An underwater volcanic eruption in the Pacific has triggered Tsunami warnings. The hardest hit is the island of Tonga and NPR reported that communications with the island had been cut off.
The first major volcanic eruption struck today in the island nation of Tonga. Over the past few weeks, the small volcanic island of Hunga Tonga-Hunga Ha’apai had been experiencing minor but impressive explosions. However, on January 14-15, the eruption became much more violent, sending ash over 60,000 feet (18 kilometers) into the skies. The blast also generated a tsunami that hit many of the islands in Tonga, destroying homes and buildings across the country.

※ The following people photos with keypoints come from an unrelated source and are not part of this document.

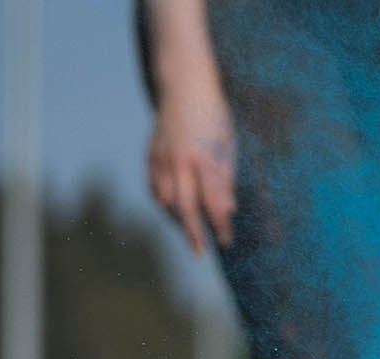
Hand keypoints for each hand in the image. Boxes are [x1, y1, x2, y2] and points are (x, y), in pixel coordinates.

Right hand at [147, 85, 235, 254]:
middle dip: (194, 233)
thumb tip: (227, 211)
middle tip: (201, 252)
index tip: (226, 241)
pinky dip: (163, 203)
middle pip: (185, 207)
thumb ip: (225, 179)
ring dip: (177, 221)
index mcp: (204, 157)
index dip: (219, 225)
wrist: (184, 85)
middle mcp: (180, 160)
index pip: (213, 202)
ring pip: (166, 201)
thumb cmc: (214, 117)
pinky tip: (173, 211)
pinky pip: (154, 188)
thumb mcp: (228, 145)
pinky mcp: (151, 155)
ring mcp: (162, 158)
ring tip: (190, 232)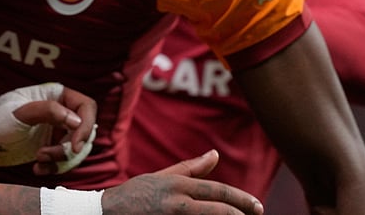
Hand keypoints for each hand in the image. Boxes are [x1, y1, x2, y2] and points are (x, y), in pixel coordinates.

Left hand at [0, 83, 97, 174]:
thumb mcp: (20, 113)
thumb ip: (48, 111)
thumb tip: (76, 120)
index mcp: (56, 95)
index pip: (86, 107)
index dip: (86, 126)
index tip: (74, 146)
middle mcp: (61, 111)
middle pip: (84, 131)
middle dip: (69, 148)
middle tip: (45, 154)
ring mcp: (56, 130)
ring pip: (76, 149)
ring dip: (60, 159)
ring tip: (38, 159)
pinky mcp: (50, 147)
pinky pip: (64, 161)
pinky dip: (54, 168)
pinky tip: (37, 168)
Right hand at [101, 151, 263, 214]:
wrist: (106, 213)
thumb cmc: (135, 194)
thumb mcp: (162, 177)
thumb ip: (191, 168)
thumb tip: (215, 155)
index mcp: (176, 185)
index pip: (216, 191)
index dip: (241, 199)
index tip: (258, 206)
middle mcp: (176, 203)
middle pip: (217, 210)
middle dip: (241, 214)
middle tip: (258, 214)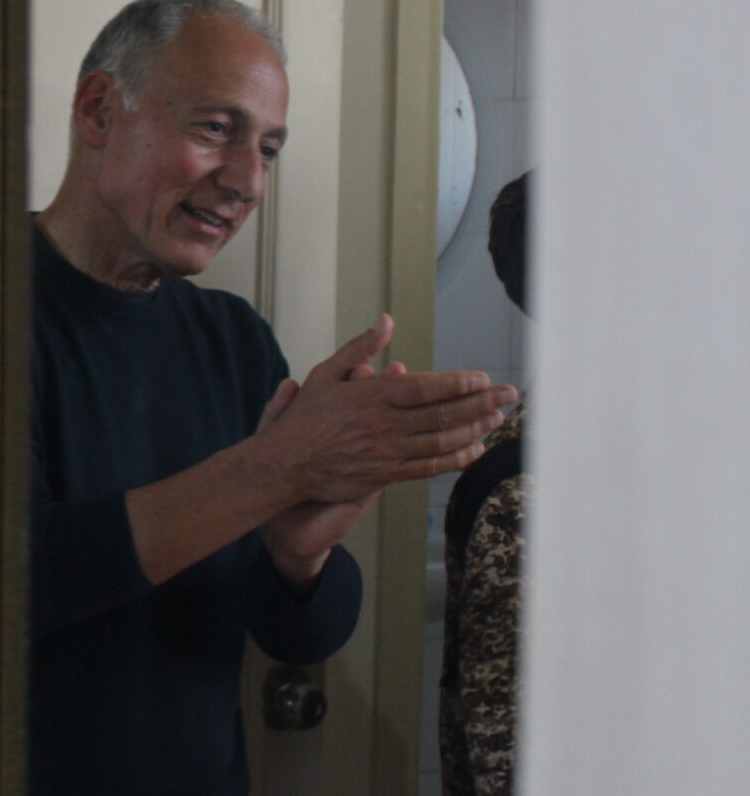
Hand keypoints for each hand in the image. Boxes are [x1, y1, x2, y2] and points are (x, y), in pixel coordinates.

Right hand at [247, 314, 515, 506]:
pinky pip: (429, 467)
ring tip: (497, 419)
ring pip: (441, 440)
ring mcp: (387, 451)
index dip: (458, 384)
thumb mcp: (326, 373)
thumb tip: (386, 321)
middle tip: (510, 395)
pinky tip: (475, 450)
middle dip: (482, 403)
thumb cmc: (305, 417)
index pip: (425, 388)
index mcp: (371, 395)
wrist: (285, 464)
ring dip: (474, 429)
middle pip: (442, 413)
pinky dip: (455, 459)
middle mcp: (384, 423)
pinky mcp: (386, 475)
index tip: (482, 378)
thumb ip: (361, 347)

The blast was caught in spectular fashion by Japan’s Himawari-8 satellite. In this animated GIF (above), you can see the large explosion begin and the shockwave from the blast pass through the atmosphere away from the volcano for hundreds of miles like ripples in a lake. The shockwave was recorded in air pressure as far away as Anchorage having travelled over 5,800 miles (9,200 kilometers) and Florida. You can also see the thin, fast moving surge at the front of the growing cloud. This appears to be possibly the largest eruption in historic record for the volcano.
GOES-17, a NOAA weather satellite, caught the eruption plume forming as well (below). You can clearly see the initial upward thrust followed by the spreading of the cloud laterally as it hit neutral buoyancy in the atmosphere. The eruption also generated a large amount of volcanic lightning.
You can see the explosion in this news clip.
Tsunami warnings were triggered all along the west of the US. The waves hitting Tonga were in the 4 ft range but those reaching the US were in the 1-2 foot range, which does not sound like much, but can be dangerous to people on the shore, mainly because it can knock people over and when tsunami waves recede they can drag people back with it into the ocean.